Return each line below that contains the string "FACE", copied in full. Matching is case-sensitive.

--- Begin DATASET ENTRIES ---

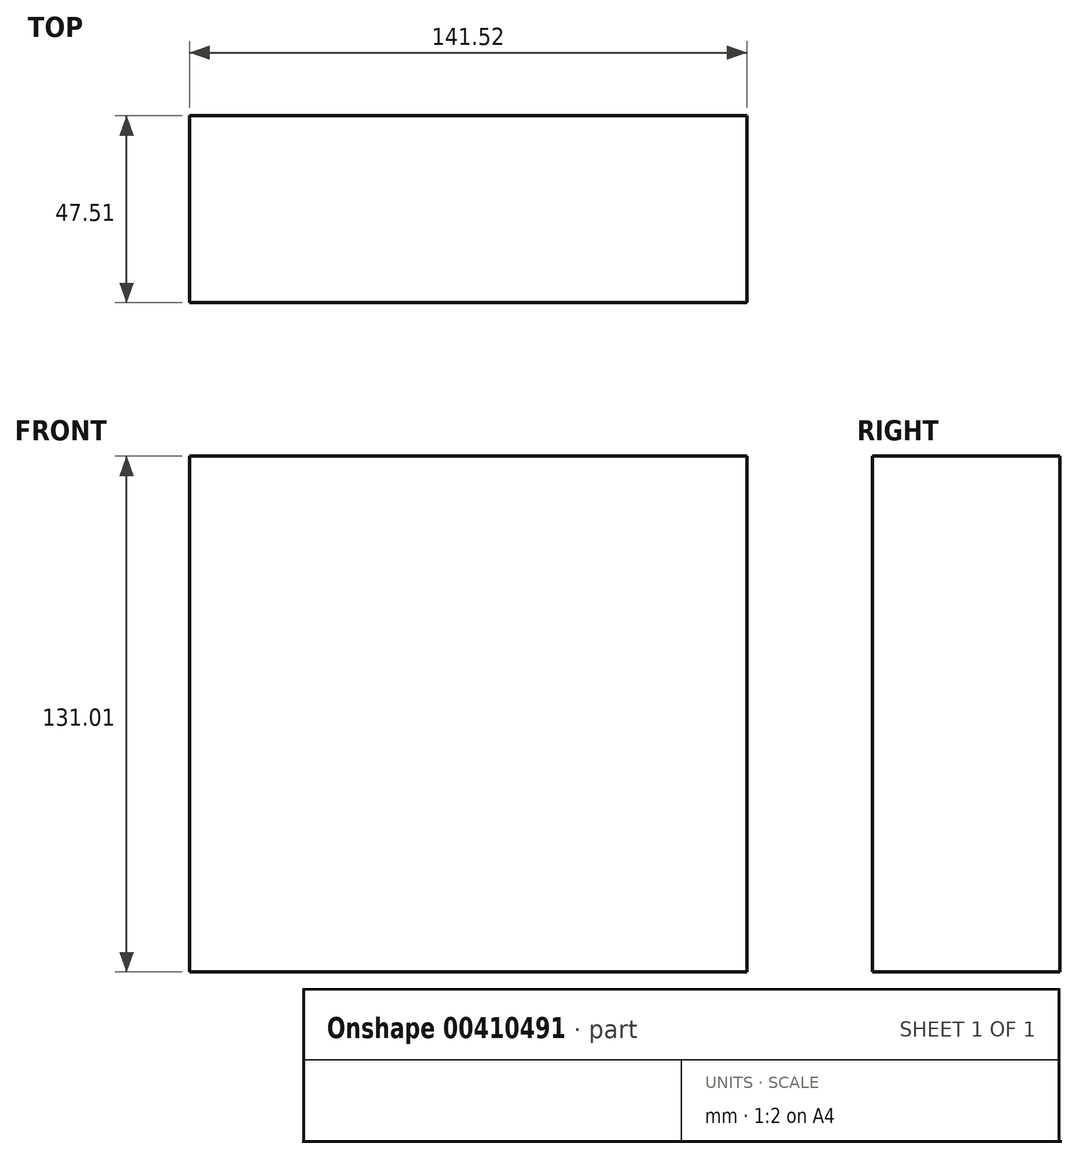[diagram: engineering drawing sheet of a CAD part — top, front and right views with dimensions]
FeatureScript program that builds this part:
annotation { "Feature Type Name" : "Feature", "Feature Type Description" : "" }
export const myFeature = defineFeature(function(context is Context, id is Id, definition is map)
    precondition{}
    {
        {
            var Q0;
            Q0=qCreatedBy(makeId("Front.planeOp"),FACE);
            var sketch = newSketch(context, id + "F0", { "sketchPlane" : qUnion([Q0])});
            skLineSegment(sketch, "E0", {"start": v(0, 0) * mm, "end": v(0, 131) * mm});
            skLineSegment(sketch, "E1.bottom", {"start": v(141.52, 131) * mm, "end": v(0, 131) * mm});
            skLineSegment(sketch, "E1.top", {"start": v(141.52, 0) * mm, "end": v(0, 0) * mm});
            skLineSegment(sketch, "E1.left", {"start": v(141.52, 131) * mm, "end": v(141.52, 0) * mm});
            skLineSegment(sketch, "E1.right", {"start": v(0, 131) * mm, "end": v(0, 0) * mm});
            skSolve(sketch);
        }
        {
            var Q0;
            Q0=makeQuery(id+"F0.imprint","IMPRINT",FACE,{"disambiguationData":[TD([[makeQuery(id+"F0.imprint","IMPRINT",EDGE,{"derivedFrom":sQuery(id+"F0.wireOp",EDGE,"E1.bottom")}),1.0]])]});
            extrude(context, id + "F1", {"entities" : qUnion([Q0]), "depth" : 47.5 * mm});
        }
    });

--- End DATASET ENTRIES ---
--- Begin DATASET ENTRIES ---

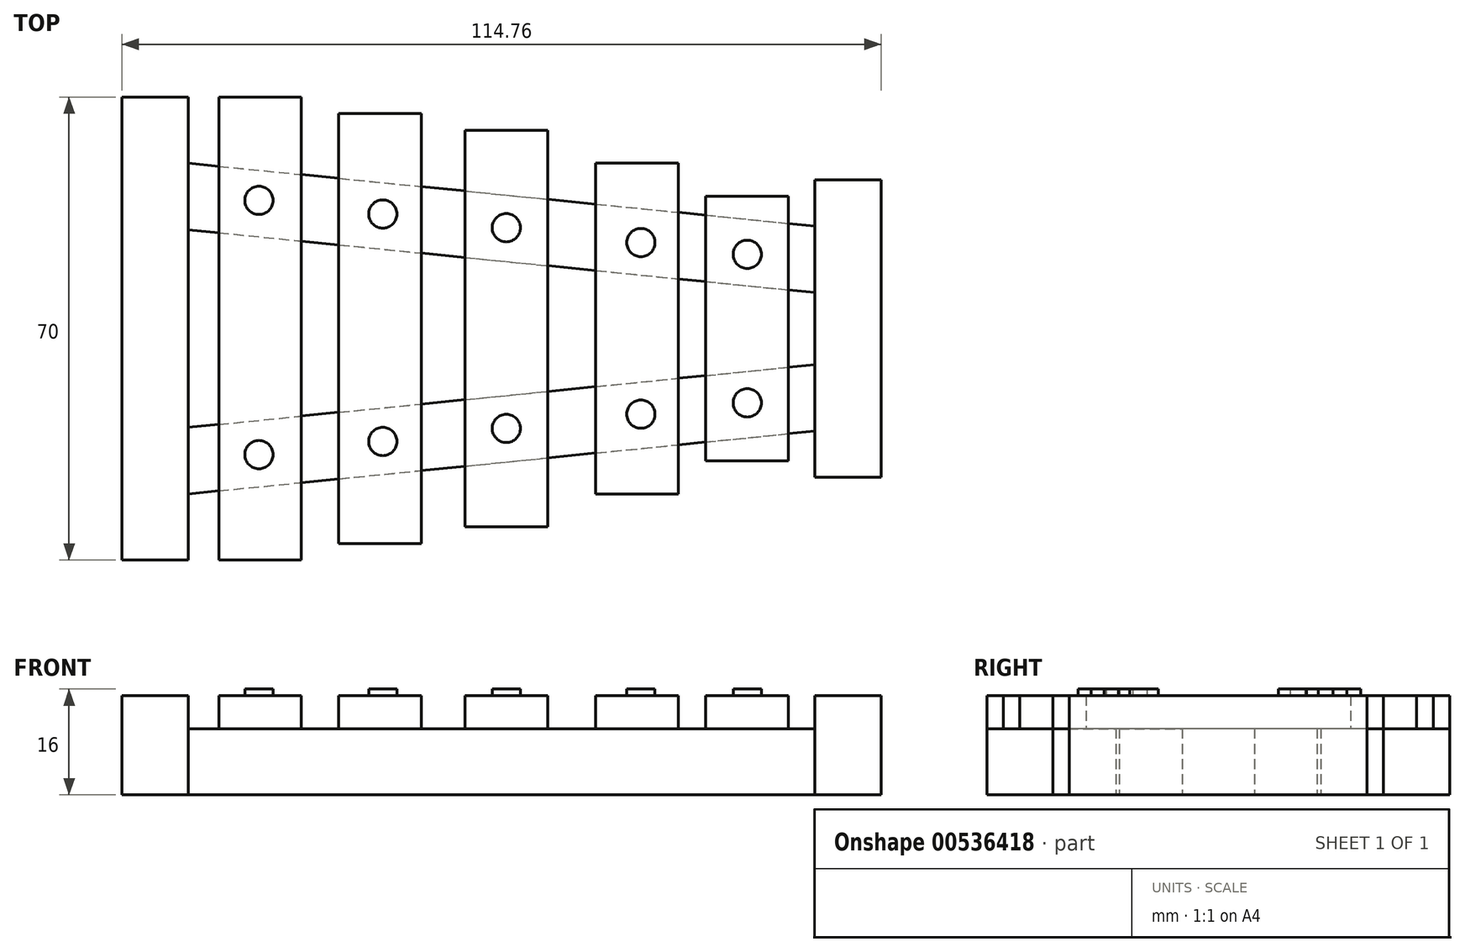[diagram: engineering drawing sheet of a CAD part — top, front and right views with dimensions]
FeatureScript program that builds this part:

--- End DATASET ENTRIES ---

▶ **RESPONSE**
            Q0=qCreatedBy(makeId("Front.planeOp"),FACE);
            Q0=makeQuery(id+"F0.imprint","IMPRINT",FACE,{"disambiguationData":[TD([[makeQuery(id+"F0.imprint","IMPRINT",EDGE,{"derivedFrom":sQuery(id+"F0.wireOp",EDGE,"E1.bottom")}),1.0]])]});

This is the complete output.